I emigrated here from the AOL version of the SDBM, and have been an AOL user since…oh, perhaps 1992, I guess. But that was not my first online service. I was briefly on CompuServe (until the first bill came in).
Way back in the dim dark reaches of my mind’s junk closet lies the notion that there were TWO software packages that would let you access CompuServe. One, CIM (stood for something, damned if I can recall what, and I could even be wrong about the acronym), was free; then there was a more fluent, powerful, and oh, I don’t know, impressive-in-other-ways software package that you had to PAY for, which of course I didn’t do, and IIRC this CompuServe-on-Steriods software application was called Navigator.

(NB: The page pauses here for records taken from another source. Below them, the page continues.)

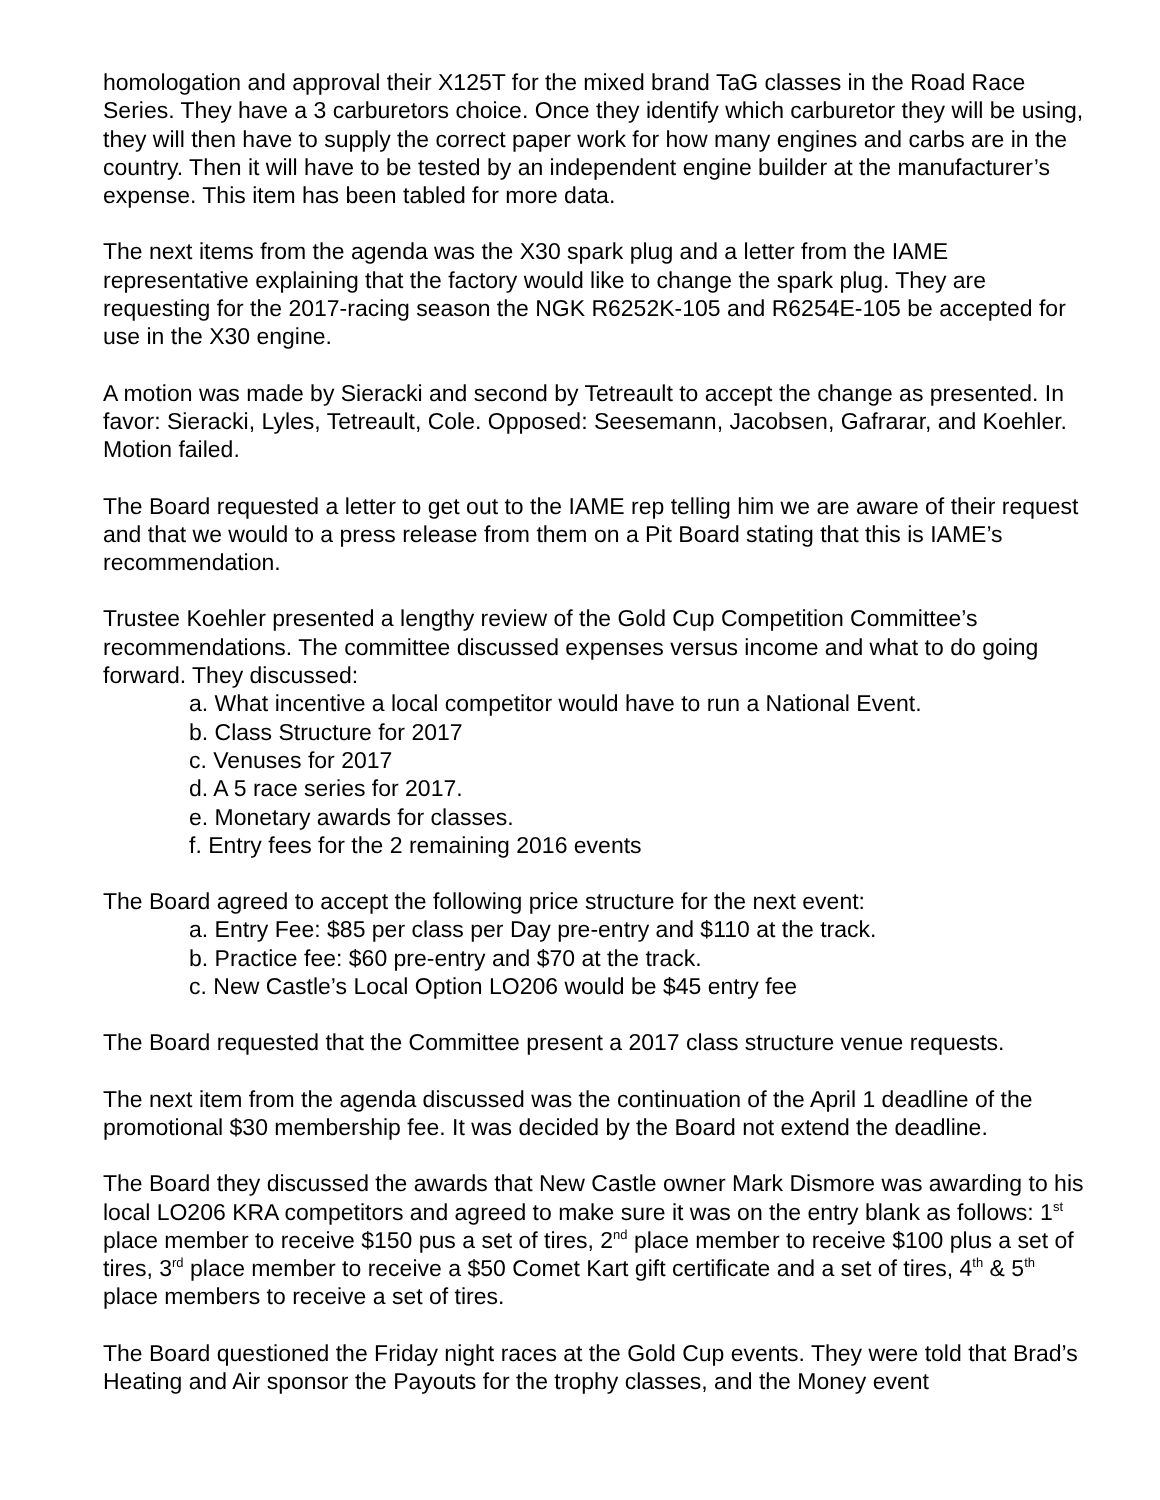homologation and approval their X125T for the mixed brand TaG classes in the Road Race Series. They have a 3 carburetors choice. Once they identify which carburetor they will be using, they will then have to supply the correct paper work for how many engines and carbs are in the country. Then it will have to be tested by an independent engine builder at the manufacturer’s expense. This item has been tabled for more data.
The next items from the agenda was the X30 spark plug and a letter from the IAME representative explaining that the factory would like to change the spark plug. They are requesting for the 2017-racing season the NGK R6252K-105 and R6254E-105 be accepted for use in the X30 engine.
A motion was made by Sieracki and second by Tetreault to accept the change as presented. In favor: Sieracki, Lyles, Tetreault, Cole. Opposed: Seesemann, Jacobsen, Gafrarar, and Koehler. Motion failed.
The Board requested a letter to get out to the IAME rep telling him we are aware of their request and that we would to a press release from them on a Pit Board stating that this is IAME’s recommendation.
Trustee Koehler presented a lengthy review of the Gold Cup Competition Committee’s recommendations. The committee discussed expenses versus income and what to do going forward. They discussed:
a. What incentive a local competitor would have to run a National Event.
b. Class Structure for 2017
c. Venuses for 2017
d. A 5 race series for 2017.
e. Monetary awards for classes.
f. Entry fees for the 2 remaining 2016 events
The Board agreed to accept the following price structure for the next event:
a. Entry Fee: $85 per class per Day pre-entry and $110 at the track.
b. Practice fee: $60 pre-entry and $70 at the track.
c. New Castle’s Local Option LO206 would be $45 entry fee
The Board requested that the Committee present a 2017 class structure venue requests.
The next item from the agenda discussed was the continuation of the April 1 deadline of the promotional $30 membership fee. It was decided by the Board not extend the deadline.
The Board they discussed the awards that New Castle owner Mark Dismore was awarding to his local LO206 KRA competitors and agreed to make sure it was on the entry blank as follows: 1<sup>st</sup> place member to receive $150 pus a set of tires, 2<sup>nd</sup> place member to receive $100 plus a set of tires, 3<sup>rd</sup> place member to receive a $50 Comet Kart gift certificate and a set of tires, 4<sup>th</sup> & 5<sup>th</sup> place members to receive a set of tires.
The Board questioned the Friday night races at the Gold Cup events. They were told that Brad’s Heating and Air sponsor the Payouts for the trophy classes, and the Money event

Jump forward a couple years and online services are being challenged by the world wide web and independent email, both courtesy of the suddenly popular and trendy INTERNET. And how do we browse the world wide web? Well, in its primordial stages, some of us used Mosaic, but almost overnight (alongside of the popularity of the WWW) the Browser of Choice that supplanted Mosaic was from Netscape and was called…Navigator.
OK, folks… AOL had yet to acquire CompuServe (whatever happened with that anyway? Does AOL still run CompuServe as its own independent kindgom? They certainly don’t seem to have merged the two!); CompuServe was still in fact, IIRC, the king of online services, AOL having not yet caught up in user count or depth of online resources; and so along comes serious competition from the completely independent internet, via world wide web, and the upstart new browser, using the same name as CompuServe’s premium service browser, manages this HOW, exactly?
I’ve never heard of any deal between Netscape and CompuServe regarding the rights to the name. Nor have I ever heard of Netscape being sued by CompuServe. And under the circumstances, why would CompuServe have been even remotely cooperative in this matter?
Those of us who were once subscribers to CompuServe will attest to the unlikelihood of CS lacking mercenary inclinations here.